Some people live and die with bitter hearts – but it’s a choice to live that way. In this one regard, we all have the power to decide how tragedy affects us. If we choose bitterness, then we’ll only end up hurting ourselves – and we’ll also shut the door on our own happiness because we can’t be happy and bitter at the same time. Yet the Bible speaks a word to those struggling between grief and hope in I Thess.4:13-14 (NKJV) 13But I do not want you to be ignorant, brethren, concerning those who have fallen asleep, lest you sorrow as others who have no hope. 14For if we believe that Jesus died and rose again, even so God will bring with Him those who sleep in Jesus.
There is a “get up” call for all Christians… no one will be left in the grave!
Some say with a loss: “My life is over! I just don’t see how I can go on from here; I don’t think I can ever recover from this.” Jesus says: get up, there is a getting up!
Choose to see that God is visiting us that God is back, and is helping and will be helping us, walking over to us and touching us and saying to us “don’t cry” touching our taboo areas of life, the unclean stuff and He is moved with compassion . God is not immobilized, frozen with disgust, to touch us when we feel dead, dirty or too unclean!
C. It is the time to rely on Christ.
The Apostle Paul said, 12 I know how to live on almost nothing or with everything. I have learned the secret of living in every situation, whether it is with a full stomach or empty, with plenty or little. 13 For I can do everything with the help of Christ who gives me the strength I need. Phil. 4:12,13 (NLT)

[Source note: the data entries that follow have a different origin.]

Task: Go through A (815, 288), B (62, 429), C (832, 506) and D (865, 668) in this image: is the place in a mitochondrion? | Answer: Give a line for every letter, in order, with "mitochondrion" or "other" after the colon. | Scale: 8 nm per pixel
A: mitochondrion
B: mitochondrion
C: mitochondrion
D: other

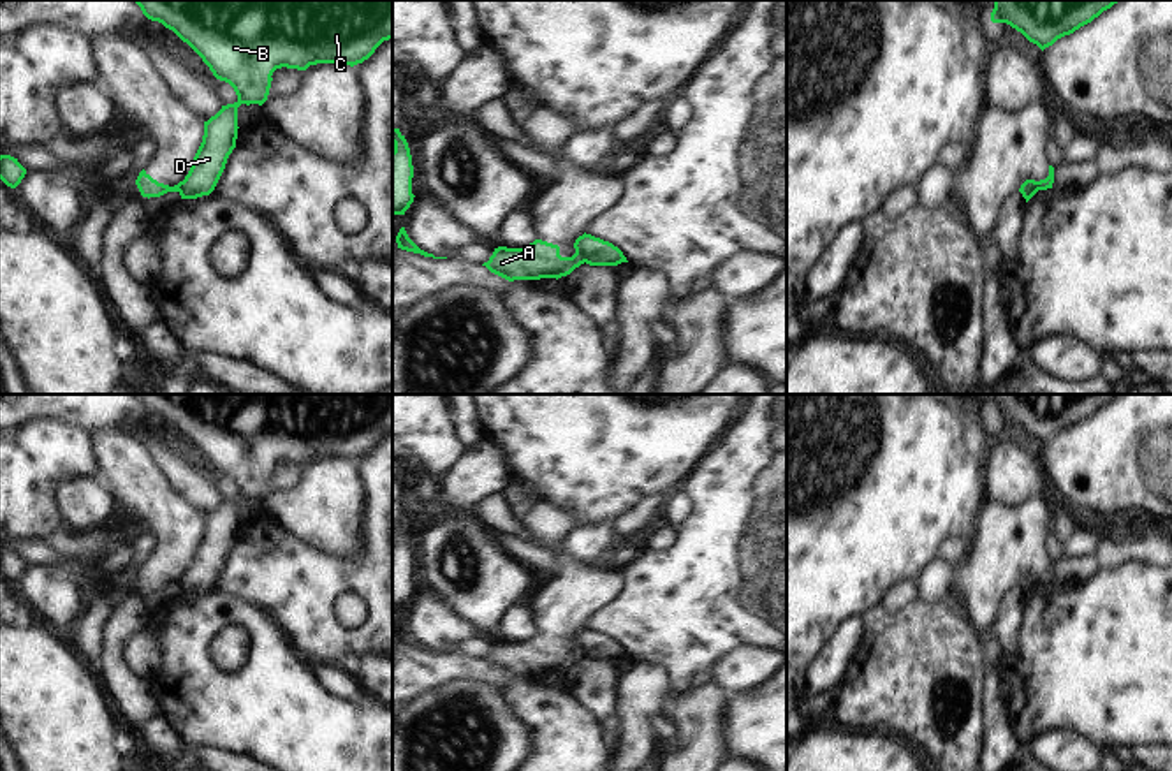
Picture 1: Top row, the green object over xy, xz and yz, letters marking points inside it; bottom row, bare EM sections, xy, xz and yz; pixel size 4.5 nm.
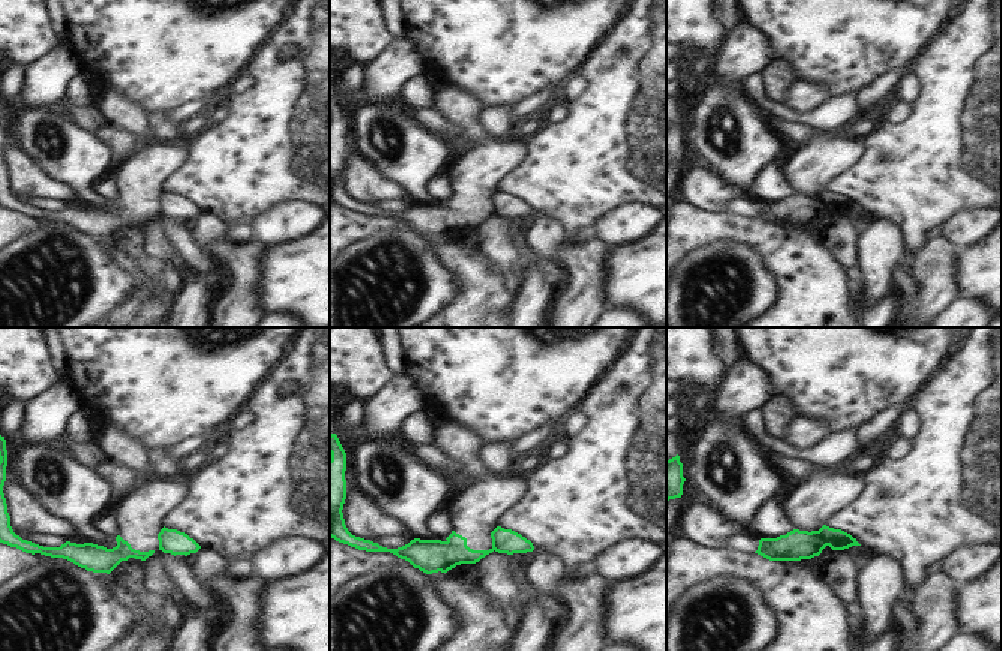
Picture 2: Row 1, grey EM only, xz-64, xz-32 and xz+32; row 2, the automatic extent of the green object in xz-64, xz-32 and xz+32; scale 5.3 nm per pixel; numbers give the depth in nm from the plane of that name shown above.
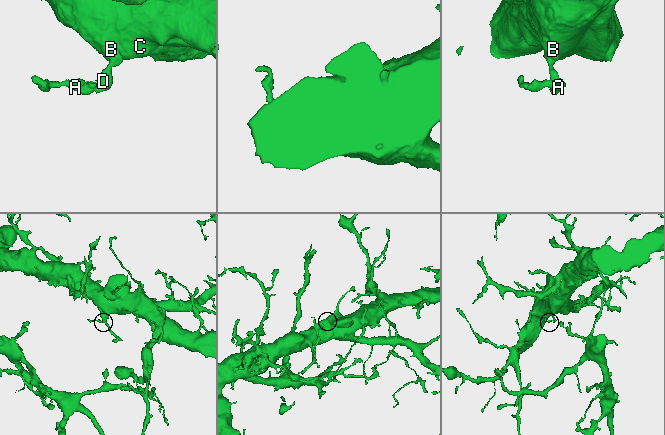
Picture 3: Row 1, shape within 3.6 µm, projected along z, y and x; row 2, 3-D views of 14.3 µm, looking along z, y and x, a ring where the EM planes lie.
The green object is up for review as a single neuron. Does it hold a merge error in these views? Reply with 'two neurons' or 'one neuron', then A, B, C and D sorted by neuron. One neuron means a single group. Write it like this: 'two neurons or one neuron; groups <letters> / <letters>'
two neurons; groups A / B C D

Rick Warren once said: “If you want to be happy no matter what happens, do the following:
1. Lean on Christ for stability - “Such a person will not be overthrown by evil circumstances. God’s constant care of him will make a deep impression on all who see it. He does not fear bad news, nor live in dread of what may happen. For he is settled in his mind that God will take care of him.” Ps. 112:6-7 (LB)
2. Listen to Christ for direction - “I know what I am planning for you,” says the Lord. “I have good plans for you, not plans to hurt you. I will give you hope and a good future.” Jer. 29:11 (NCV)
3. Look to Christ for security – God is our refuge and strength, always ready to help in times of trouble. So we will not fear, even if earthquakes come and the mountains crumble into the sea. Let the oceans roar and foam. Let the mountains tremble as the waters surge! Ps. 46:1-3 (NLT)
Rick Warren once stated: “A crisis creates a moment in your life when you can shift your dependence to something that can never be taken from you. Through it, God can teach us that we may lose our homes, our careers, our marriages, or our health, but we will never, ever lose our relationship with God. He promised to never leave us or forsake us – and that’s an eternal security we can build our lives on.”
9We felt like we’d been sent to death row, that it was all over for us. As it turned out, it was the best thing that could have happened. Instead of trusting in our own strength or wits to get out of it, we were forced to trust God totally--not a bad idea since he’s the God who raises the dead! 10And he did it, rescued us from certain doom. And he’ll do it again, rescuing us as many times as we need rescuing. 2 Cor 1:9-10 (MSG)
Love to see a church that is totally lives out the reality that it is OK to be human where - Feelings are validated, where hope is celebrated “God is back!”, where reliance on Christ alone, not on tradition, culture, what use to work 20 years ago, is honoured. Wouldn’t you?